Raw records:
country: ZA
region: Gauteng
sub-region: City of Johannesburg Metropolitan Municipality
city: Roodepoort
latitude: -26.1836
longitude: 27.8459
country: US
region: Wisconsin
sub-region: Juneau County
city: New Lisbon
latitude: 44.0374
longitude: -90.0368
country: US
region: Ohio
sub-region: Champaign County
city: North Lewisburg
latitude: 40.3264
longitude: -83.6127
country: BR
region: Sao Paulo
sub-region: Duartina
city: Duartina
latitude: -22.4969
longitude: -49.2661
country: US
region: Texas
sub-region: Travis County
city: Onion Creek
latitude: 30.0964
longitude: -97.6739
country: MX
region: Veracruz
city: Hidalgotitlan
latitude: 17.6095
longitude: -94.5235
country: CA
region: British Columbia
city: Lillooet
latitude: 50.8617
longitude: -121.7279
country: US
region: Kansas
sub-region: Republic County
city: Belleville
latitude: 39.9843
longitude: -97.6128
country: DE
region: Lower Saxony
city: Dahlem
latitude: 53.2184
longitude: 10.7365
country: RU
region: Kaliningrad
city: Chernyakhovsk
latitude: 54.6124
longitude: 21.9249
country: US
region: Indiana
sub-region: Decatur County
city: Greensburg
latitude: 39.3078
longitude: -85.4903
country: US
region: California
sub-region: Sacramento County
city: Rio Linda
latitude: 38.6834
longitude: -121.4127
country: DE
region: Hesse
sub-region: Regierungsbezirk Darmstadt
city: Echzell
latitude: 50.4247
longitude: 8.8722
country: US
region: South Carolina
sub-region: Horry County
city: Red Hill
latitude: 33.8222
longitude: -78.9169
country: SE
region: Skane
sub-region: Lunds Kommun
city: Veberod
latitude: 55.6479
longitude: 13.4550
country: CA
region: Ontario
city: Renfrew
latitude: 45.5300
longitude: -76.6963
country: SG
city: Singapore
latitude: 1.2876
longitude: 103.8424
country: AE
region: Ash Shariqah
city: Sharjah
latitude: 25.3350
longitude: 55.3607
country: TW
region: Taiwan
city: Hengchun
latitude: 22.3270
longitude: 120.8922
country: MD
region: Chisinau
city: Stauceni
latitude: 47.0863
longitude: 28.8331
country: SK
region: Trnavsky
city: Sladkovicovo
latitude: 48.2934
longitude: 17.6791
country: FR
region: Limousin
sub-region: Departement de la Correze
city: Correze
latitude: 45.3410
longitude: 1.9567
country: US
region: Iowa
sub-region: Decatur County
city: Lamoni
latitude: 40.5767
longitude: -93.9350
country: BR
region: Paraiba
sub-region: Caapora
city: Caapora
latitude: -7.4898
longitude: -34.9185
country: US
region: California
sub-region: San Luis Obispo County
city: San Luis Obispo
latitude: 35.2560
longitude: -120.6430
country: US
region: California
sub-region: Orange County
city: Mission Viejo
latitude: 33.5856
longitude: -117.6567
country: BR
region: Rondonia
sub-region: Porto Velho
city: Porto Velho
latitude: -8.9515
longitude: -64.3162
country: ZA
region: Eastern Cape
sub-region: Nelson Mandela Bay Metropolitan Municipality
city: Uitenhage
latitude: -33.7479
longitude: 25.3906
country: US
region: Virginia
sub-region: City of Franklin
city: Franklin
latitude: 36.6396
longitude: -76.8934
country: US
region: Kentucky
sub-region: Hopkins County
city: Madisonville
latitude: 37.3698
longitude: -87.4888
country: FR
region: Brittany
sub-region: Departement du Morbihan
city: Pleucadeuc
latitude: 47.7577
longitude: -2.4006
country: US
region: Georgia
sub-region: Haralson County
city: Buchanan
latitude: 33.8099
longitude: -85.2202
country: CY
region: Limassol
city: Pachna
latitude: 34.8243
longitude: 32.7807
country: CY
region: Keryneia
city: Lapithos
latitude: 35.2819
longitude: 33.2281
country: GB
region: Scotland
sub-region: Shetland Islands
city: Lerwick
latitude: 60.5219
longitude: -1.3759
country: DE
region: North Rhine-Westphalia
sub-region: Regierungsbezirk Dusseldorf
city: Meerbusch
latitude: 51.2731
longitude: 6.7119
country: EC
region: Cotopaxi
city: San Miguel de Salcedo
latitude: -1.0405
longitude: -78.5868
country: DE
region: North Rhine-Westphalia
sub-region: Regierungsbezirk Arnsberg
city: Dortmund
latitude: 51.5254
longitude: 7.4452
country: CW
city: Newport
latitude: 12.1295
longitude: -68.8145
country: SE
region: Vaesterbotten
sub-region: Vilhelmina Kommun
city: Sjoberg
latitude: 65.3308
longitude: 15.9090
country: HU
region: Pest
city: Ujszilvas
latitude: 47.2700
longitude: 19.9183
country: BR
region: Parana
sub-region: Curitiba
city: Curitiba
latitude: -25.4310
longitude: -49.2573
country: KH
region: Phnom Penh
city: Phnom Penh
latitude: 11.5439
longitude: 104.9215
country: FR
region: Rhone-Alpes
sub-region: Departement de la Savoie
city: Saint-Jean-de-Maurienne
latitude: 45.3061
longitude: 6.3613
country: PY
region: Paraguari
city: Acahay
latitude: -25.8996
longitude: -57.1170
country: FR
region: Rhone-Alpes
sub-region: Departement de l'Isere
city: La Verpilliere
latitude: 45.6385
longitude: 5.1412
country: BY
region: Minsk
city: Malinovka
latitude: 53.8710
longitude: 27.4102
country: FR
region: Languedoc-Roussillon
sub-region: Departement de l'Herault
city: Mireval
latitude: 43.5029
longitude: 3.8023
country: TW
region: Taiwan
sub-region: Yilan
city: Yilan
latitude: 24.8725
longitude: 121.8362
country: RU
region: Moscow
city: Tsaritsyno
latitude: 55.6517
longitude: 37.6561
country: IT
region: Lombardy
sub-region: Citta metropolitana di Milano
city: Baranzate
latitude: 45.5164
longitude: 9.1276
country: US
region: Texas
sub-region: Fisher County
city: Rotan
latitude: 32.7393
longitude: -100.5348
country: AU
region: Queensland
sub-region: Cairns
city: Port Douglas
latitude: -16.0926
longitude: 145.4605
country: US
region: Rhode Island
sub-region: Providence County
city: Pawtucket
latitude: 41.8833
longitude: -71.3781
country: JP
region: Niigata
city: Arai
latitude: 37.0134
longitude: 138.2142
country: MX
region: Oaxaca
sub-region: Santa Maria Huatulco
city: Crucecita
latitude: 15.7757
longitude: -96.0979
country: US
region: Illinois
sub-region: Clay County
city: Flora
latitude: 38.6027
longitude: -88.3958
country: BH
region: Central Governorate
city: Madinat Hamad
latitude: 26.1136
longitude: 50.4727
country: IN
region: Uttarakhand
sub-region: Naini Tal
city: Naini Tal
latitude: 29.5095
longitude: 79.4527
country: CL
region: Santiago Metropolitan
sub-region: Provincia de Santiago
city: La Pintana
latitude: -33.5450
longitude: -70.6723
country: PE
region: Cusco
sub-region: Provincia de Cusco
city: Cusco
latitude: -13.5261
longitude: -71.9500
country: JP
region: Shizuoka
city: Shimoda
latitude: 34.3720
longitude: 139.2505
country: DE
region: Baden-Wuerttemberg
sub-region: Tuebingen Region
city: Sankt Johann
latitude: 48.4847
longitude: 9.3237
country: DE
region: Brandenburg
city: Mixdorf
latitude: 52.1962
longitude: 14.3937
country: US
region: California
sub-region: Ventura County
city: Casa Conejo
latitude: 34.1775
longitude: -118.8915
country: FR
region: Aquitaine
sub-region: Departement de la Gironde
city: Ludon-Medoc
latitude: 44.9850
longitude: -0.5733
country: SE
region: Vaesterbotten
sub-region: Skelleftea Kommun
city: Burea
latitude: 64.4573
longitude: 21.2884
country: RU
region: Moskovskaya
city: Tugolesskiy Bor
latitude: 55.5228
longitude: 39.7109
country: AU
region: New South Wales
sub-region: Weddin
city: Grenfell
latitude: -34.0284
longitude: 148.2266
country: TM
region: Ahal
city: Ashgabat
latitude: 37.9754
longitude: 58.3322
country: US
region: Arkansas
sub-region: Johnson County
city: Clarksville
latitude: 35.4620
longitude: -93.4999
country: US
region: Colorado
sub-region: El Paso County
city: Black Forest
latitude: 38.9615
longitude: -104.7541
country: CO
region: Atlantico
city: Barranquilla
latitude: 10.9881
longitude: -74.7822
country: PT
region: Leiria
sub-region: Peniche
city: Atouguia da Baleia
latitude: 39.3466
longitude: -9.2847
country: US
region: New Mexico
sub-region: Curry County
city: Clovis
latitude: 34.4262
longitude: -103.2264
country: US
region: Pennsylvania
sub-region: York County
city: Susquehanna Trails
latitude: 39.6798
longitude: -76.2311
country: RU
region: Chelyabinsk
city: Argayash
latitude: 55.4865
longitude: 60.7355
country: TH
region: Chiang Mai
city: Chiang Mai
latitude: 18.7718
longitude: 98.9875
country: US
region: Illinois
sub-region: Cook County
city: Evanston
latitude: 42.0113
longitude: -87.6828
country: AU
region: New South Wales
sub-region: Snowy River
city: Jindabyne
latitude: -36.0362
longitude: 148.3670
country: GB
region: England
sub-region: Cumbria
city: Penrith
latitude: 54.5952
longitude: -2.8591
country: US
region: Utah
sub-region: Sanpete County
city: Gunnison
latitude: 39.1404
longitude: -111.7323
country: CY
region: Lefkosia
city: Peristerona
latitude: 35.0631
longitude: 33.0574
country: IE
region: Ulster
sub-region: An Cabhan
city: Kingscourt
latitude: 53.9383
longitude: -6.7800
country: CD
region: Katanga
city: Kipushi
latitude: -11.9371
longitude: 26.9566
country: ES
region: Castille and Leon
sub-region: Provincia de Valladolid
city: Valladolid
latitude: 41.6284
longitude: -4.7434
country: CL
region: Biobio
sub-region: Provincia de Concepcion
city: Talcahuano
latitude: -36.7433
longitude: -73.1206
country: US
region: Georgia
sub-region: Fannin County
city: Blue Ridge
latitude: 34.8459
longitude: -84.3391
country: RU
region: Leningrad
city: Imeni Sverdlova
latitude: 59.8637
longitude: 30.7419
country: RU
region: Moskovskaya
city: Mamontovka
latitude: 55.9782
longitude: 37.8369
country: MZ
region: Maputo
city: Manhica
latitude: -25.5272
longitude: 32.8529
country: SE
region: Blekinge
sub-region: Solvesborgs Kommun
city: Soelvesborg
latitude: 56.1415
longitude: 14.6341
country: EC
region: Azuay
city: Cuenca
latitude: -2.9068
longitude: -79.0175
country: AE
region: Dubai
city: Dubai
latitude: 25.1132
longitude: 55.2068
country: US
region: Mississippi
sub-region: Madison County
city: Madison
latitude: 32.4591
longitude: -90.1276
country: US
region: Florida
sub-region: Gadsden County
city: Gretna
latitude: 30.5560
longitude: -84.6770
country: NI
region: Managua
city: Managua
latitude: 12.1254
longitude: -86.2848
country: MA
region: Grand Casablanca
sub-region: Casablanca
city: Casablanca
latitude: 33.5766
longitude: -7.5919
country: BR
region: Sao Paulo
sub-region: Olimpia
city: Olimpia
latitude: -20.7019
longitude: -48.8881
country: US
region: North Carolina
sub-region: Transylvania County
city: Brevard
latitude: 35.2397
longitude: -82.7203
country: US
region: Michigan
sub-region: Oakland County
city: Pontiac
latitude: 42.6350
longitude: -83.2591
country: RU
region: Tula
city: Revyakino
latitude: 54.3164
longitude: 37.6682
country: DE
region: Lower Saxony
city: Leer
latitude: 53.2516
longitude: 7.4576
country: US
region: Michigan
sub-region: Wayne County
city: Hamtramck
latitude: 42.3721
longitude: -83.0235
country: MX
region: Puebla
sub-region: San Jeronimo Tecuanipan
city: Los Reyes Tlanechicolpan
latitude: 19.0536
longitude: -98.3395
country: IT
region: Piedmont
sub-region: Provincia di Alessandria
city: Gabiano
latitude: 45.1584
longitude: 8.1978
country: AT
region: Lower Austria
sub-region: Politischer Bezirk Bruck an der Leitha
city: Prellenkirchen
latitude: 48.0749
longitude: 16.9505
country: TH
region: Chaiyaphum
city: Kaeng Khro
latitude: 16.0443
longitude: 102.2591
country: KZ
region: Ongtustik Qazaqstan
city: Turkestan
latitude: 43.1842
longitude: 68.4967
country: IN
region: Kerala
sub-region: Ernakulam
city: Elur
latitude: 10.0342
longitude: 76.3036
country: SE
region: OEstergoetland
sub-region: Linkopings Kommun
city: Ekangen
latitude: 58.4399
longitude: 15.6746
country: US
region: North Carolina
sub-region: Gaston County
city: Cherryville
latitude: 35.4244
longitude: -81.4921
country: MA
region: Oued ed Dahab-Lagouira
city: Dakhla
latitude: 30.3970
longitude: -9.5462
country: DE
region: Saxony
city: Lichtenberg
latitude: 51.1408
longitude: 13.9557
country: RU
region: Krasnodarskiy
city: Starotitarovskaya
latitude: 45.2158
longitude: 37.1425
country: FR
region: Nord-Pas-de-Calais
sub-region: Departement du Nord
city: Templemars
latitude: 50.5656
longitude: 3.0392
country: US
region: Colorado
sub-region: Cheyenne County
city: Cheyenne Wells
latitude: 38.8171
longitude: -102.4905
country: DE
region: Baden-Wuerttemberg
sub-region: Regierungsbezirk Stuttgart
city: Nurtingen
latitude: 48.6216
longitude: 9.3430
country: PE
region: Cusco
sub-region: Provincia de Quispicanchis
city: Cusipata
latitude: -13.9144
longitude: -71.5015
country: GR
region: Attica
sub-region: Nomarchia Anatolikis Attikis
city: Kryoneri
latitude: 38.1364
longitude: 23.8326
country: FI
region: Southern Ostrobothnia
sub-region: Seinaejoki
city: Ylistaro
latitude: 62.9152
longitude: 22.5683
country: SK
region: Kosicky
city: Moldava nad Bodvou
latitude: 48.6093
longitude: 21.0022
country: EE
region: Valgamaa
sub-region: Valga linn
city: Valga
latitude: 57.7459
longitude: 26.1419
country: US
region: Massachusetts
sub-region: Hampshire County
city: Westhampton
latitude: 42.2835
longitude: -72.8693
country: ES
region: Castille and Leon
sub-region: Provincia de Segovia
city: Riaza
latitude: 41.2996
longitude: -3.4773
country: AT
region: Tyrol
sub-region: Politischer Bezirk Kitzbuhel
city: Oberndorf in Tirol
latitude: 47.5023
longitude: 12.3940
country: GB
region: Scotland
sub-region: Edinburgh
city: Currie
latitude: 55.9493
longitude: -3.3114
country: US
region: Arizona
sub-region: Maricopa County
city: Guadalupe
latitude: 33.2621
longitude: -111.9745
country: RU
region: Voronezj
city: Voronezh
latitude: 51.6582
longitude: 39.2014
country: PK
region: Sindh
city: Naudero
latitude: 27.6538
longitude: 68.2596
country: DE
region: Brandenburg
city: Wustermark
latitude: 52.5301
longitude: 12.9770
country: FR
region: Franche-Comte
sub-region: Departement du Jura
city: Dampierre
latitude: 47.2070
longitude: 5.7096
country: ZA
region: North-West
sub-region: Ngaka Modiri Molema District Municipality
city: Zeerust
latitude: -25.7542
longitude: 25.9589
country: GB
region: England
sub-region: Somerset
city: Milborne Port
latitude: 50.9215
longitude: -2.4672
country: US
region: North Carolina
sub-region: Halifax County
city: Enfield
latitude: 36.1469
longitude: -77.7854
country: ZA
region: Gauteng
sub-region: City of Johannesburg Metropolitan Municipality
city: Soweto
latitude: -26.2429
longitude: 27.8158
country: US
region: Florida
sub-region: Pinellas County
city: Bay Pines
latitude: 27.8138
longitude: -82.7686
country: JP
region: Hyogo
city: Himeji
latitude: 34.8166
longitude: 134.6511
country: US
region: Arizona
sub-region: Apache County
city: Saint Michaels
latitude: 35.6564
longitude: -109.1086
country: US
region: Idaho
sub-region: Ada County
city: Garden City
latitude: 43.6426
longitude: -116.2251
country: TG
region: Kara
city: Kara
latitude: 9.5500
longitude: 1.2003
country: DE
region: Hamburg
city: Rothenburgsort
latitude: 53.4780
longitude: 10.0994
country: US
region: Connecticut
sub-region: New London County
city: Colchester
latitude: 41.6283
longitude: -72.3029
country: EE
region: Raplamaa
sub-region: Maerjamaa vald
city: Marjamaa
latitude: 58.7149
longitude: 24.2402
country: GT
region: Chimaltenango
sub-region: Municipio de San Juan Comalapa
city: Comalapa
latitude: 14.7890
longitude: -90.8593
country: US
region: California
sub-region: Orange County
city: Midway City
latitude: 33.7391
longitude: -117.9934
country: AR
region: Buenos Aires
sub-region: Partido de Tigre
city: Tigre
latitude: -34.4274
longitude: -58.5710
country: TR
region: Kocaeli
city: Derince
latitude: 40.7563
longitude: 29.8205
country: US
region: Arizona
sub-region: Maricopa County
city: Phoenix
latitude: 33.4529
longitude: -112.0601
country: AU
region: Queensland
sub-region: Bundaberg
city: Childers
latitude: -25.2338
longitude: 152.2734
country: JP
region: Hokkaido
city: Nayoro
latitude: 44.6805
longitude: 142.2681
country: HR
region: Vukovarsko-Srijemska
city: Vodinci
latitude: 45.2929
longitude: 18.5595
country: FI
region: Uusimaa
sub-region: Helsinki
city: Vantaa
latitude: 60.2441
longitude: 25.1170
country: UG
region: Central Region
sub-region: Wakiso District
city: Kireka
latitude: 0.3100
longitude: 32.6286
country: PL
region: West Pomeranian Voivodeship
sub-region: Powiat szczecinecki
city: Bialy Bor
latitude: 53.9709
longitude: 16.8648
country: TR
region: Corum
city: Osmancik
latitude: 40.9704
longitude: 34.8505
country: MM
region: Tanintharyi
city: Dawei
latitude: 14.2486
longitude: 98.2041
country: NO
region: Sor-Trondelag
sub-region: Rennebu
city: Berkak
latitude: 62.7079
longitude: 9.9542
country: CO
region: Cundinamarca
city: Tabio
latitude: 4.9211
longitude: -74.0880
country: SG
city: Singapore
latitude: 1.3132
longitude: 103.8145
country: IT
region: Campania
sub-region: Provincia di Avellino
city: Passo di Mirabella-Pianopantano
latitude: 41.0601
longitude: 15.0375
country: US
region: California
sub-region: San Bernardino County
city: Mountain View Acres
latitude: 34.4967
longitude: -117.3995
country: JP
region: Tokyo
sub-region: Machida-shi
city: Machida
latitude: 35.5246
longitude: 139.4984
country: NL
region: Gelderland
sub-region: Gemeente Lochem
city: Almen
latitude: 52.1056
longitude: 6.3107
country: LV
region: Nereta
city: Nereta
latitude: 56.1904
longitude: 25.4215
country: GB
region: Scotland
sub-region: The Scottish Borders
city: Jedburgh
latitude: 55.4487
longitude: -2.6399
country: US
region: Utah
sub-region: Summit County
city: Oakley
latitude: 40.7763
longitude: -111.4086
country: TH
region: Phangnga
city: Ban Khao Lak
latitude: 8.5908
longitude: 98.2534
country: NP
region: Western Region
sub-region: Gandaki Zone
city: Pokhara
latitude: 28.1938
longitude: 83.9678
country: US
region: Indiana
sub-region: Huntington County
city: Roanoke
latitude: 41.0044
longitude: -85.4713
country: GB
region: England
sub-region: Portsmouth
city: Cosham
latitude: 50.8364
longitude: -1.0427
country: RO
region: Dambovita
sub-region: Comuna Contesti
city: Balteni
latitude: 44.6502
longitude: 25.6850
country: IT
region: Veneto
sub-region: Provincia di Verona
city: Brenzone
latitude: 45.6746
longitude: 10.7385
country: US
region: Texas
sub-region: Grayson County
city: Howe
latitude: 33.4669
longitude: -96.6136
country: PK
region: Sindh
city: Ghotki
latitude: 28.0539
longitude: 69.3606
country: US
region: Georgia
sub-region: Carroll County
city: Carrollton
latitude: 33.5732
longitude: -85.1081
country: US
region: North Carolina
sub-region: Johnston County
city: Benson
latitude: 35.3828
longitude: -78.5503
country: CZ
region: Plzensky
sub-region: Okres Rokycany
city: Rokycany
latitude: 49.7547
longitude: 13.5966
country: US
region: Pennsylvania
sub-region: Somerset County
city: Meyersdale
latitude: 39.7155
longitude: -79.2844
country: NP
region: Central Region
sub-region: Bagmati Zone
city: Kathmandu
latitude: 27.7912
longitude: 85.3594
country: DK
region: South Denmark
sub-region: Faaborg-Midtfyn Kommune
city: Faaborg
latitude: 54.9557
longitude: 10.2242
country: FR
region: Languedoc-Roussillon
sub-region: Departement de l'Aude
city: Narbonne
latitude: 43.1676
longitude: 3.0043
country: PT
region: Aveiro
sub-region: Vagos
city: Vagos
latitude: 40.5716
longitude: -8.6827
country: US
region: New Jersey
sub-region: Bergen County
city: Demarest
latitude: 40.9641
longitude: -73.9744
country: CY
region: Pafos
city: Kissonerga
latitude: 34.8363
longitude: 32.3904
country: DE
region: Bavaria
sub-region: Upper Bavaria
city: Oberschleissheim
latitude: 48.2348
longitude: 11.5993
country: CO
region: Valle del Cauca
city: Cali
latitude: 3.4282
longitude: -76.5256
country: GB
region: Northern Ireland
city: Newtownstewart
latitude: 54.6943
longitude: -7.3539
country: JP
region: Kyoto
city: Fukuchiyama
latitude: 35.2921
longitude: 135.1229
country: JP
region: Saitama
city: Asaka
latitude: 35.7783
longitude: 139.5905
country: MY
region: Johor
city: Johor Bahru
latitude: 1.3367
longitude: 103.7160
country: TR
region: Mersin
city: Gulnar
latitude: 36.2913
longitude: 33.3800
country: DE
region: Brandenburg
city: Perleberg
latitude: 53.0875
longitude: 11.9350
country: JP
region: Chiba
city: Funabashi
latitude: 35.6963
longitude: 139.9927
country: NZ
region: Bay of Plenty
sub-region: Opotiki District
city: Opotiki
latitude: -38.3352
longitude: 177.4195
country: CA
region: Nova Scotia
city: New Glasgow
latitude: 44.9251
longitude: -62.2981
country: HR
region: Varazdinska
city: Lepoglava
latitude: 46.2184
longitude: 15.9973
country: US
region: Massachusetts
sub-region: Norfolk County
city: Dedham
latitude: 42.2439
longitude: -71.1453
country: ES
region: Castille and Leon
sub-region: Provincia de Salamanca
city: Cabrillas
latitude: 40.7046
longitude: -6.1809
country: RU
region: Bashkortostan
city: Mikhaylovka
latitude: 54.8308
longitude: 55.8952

### WRITTEN EXERCISE
Retype the lines of the listing word for word, starting at the line that contains "city: La Pintana" and ending at the line that contains "region: New Mexico", both included.

### THE COMPLETED TASK
city: La Pintana
latitude: -33.5450
longitude: -70.6723
country: PE
region: Cusco
sub-region: Provincia de Cusco
city: Cusco
latitude: -13.5261
longitude: -71.9500
country: JP
region: Shizuoka
city: Shimoda
latitude: 34.3720
longitude: 139.2505
country: DE
region: Baden-Wuerttemberg
sub-region: Tuebingen Region
city: Sankt Johann
latitude: 48.4847
longitude: 9.3237
country: DE
region: Brandenburg
city: Mixdorf
latitude: 52.1962
longitude: 14.3937
country: US
region: California
sub-region: Ventura County
city: Casa Conejo
latitude: 34.1775
longitude: -118.8915
country: FR
region: Aquitaine
sub-region: Departement de la Gironde
city: Ludon-Medoc
latitude: 44.9850
longitude: -0.5733
country: SE
region: Vaesterbotten
sub-region: Skelleftea Kommun
city: Burea
latitude: 64.4573
longitude: 21.2884
country: RU
region: Moskovskaya
city: Tugolesskiy Bor
latitude: 55.5228
longitude: 39.7109
country: AU
region: New South Wales
sub-region: Weddin
city: Grenfell
latitude: -34.0284
longitude: 148.2266
country: TM
region: Ahal
city: Ashgabat
latitude: 37.9754
longitude: 58.3322
country: US
region: Arkansas
sub-region: Johnson County
city: Clarksville
latitude: 35.4620
longitude: -93.4999
country: US
region: Colorado
sub-region: El Paso County
city: Black Forest
latitude: 38.9615
longitude: -104.7541
country: CO
region: Atlantico
city: Barranquilla
latitude: 10.9881
longitude: -74.7822
country: PT
region: Leiria
sub-region: Peniche
city: Atouguia da Baleia
latitude: 39.3466
longitude: -9.2847
country: US
region: New Mexico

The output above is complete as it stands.